§ **WORK REQUIRED**:
Carry on the profile of Bunny, the event photographer, picking up right after its final sentence.

EXTRACT TO READ Start Marker

Bunny’s work schedule is relentless. For 12 to 14 hours a day, six days a week, she attends as many events as she can. To be nimbler and more efficient, she recently switched from a full-frame Nikon D800 to an iPhone 12 Pro Max on a stabilizer with a light kit so she can edit photos on site and upload to media outlets immediately.

Tuesdays are different. “I try not to leave my house on Tuesdays,” she said. “I’m working, but I’m home. I’ll talk one phone’s battery down and then on to the other one. I even have a landline if I need it.”

Bunny is a binge worker – she works “like crazy” for a month or so and then takes a break. During her time off, she is an avid, devoted cold-weather traveler. “I love cold climates. In a few weeks, I am headed to Orcas Island on the West Coast. It is the coldest place I can get since Canada won’t let us in. This weekend, I’ll be in the north Georgia mountains with my mom.”

Spending time by herself is important to Bunny. She’s an extroverted introvert, “Many people won’t believe it but I love being alone as much as I love being with others,” she said.

She loves driving fast. The feeling of being in a high performing vehicle, on a road she’s never driven with really good music, “That’s my happy place. I love speed; that’s my adrenaline. ” she explains.

By good music, Bunny means anything except jazz, “Random notes make me anxious; I need repetition.”

You’ve probably spotted Bunny cruising around Savanah in her meticulously maintained Jeep, another one of her automotive loves. In her work life, impeccable organization skills keep her efficient and on time. In her automobile and at home, cleaning and organizing is another form of fun for Bunny, “cabinets, closets, refrigerators. I love to clean anything for fun. Before I leave the house on Mondays I have to vacuum. It’s just something I have to do.”

EXTRACT TO READ End Marker
INFORMATION SUPPLIED Start Marker

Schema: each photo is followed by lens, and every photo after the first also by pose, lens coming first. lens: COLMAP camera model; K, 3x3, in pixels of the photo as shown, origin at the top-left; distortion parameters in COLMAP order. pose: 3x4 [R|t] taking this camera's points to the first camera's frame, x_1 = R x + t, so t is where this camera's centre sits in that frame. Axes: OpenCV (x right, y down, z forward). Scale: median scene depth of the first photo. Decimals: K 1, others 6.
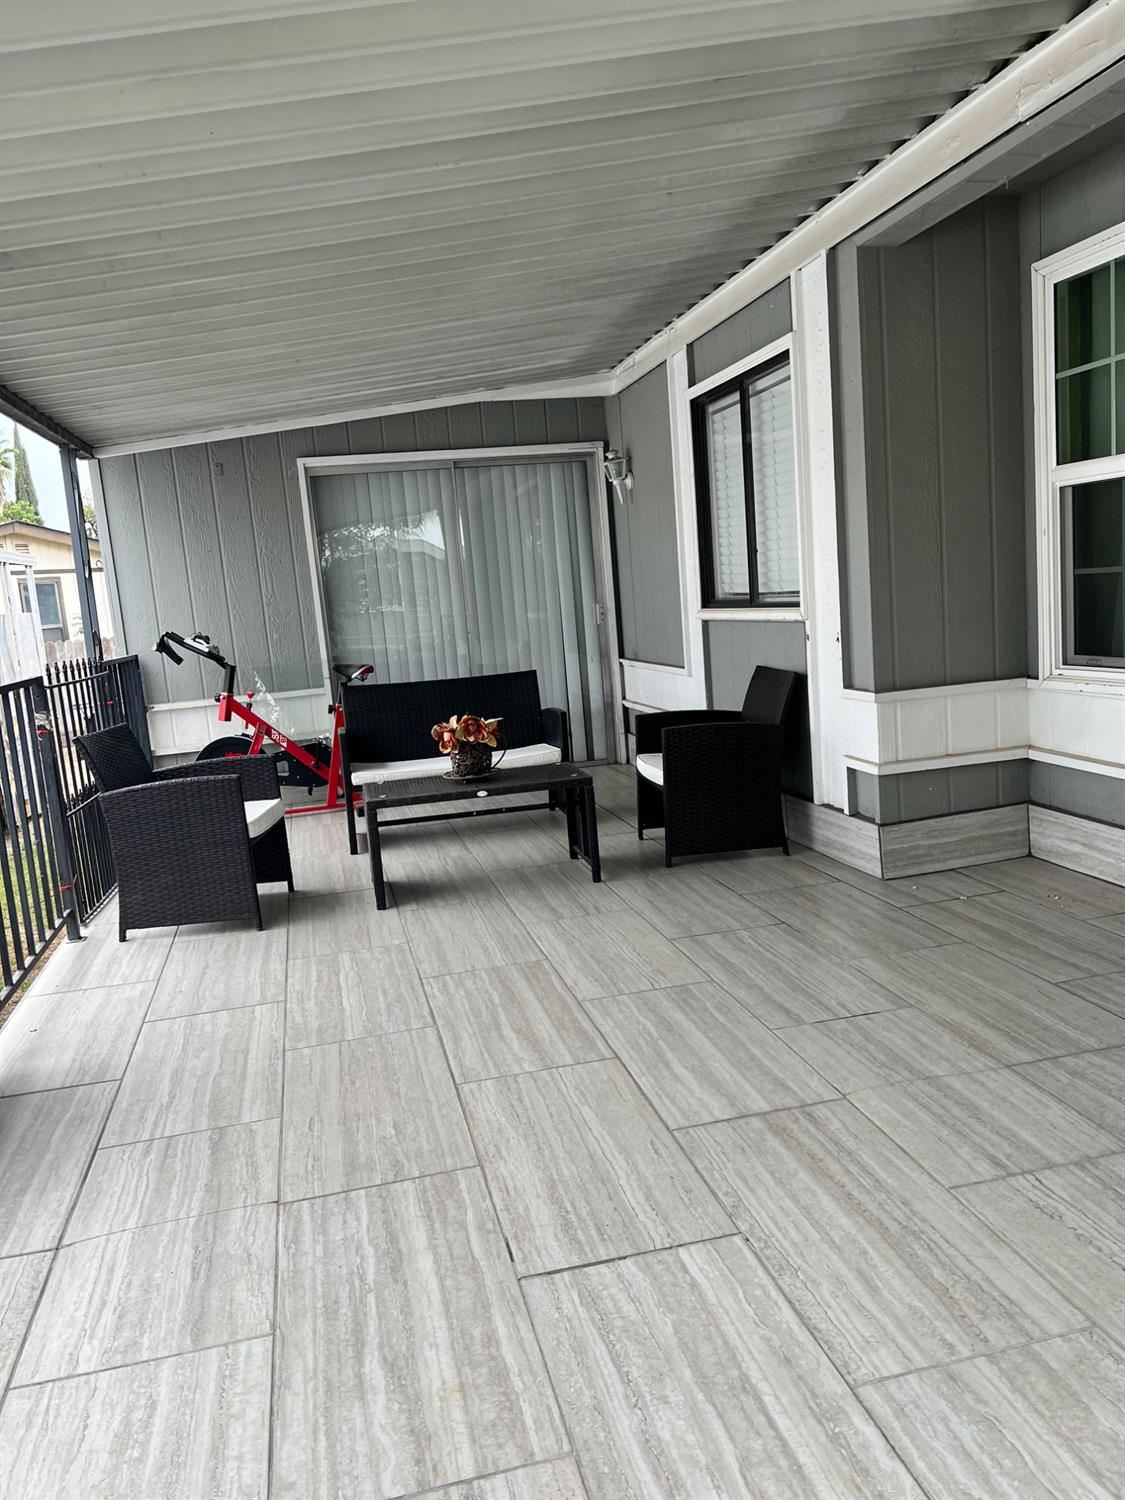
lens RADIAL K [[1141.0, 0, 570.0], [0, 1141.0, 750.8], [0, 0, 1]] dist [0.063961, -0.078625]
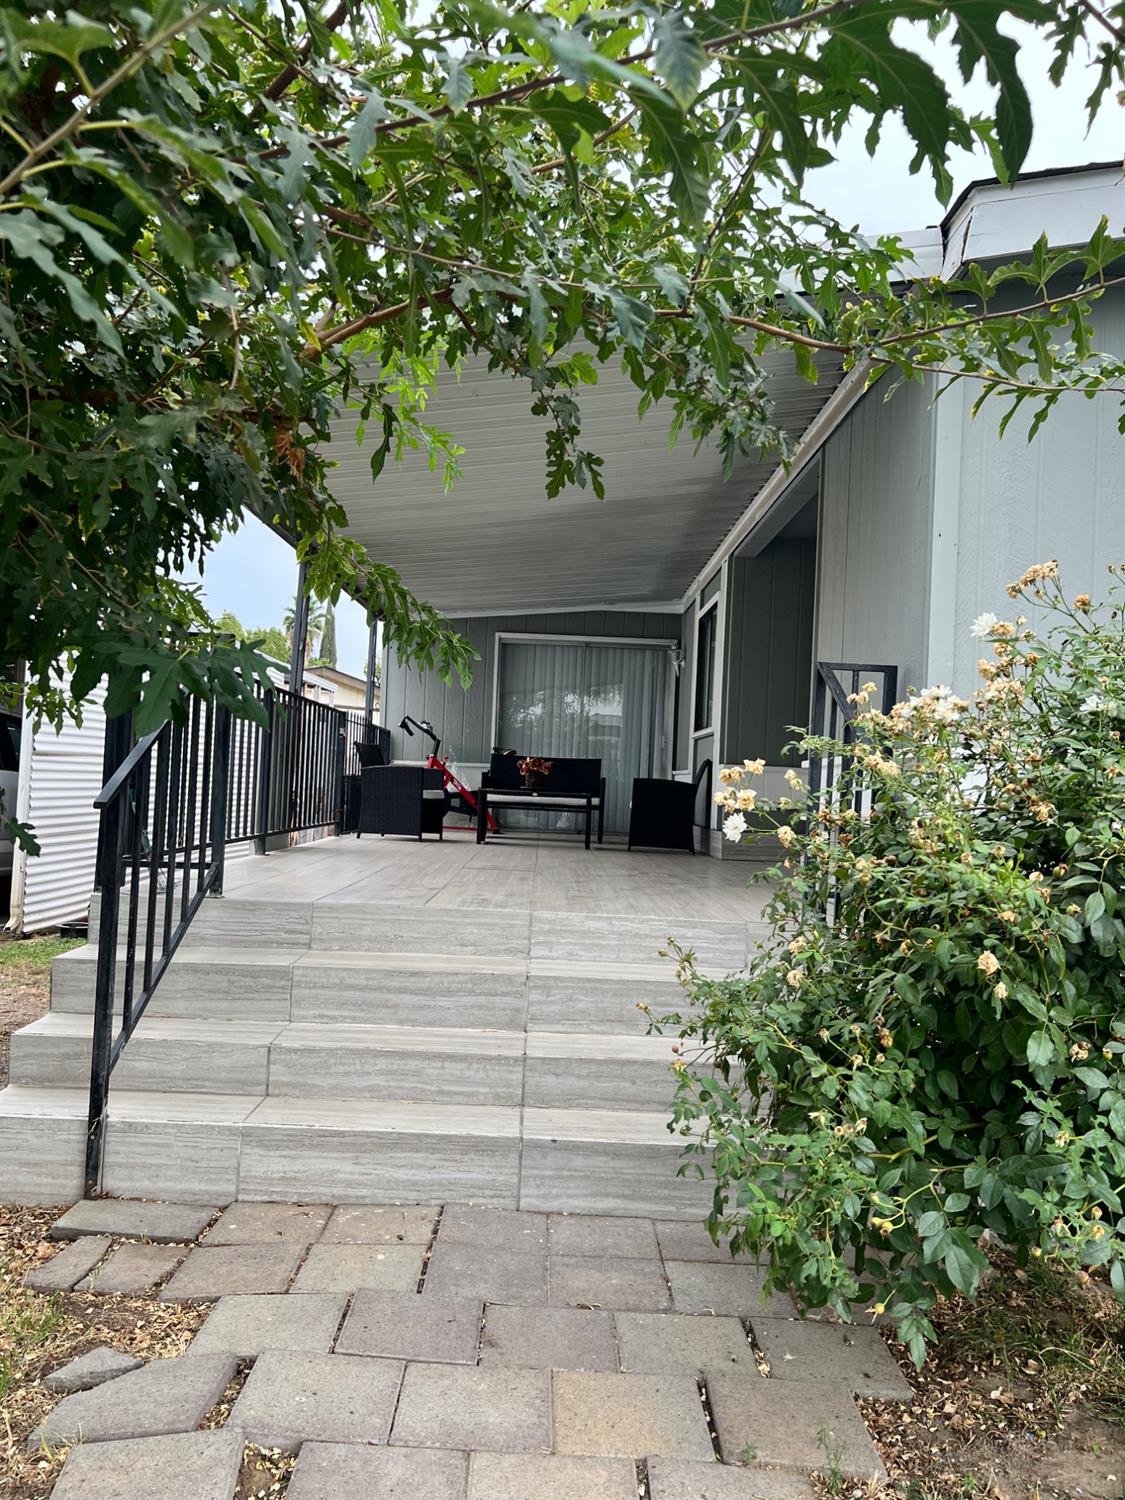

INFORMATION SUPPLIED End Marker

§ **EXERCISE ANSWER**:
click to enlarge Savannah’s best connector
Photo by DJ Hellerman
Bunny Ware waves from her Jeep as her reflection shines in the rearview.
Traveling is a way for Bunny to shut down and recoup from her intense work schedule. It’s also a way to take stock and appreciate where she lives, “I have to leave here to love here,” she said. “I love the South, I love our people, but I hate our heat. You know, the more I travel, the more I love where I live. Sweet tea, Spanish Moss, Southern manners of people who say ‘yes, ma’am’ and ‘thank you’ all remind me there is no place like home.”

Growing up, Bunny’s Dad hung a 6-foot map of Georgia over her bed. He’d point to a specific location and say, “Here’s where we are going. How do we get there?” Today, it’s a perfectly poetic metaphor for Bunny’s life: helping people get where they want to go.

For Bunny, the camera is simply her tool of choice, the instrument she needs to do her work in the world.

“It’s what I am doing behind the camera that most people don’t see,” she explained. “I’m putting into place connections for their success by introducing people to who they need to know to make things happen,” she said. “I am a connector.”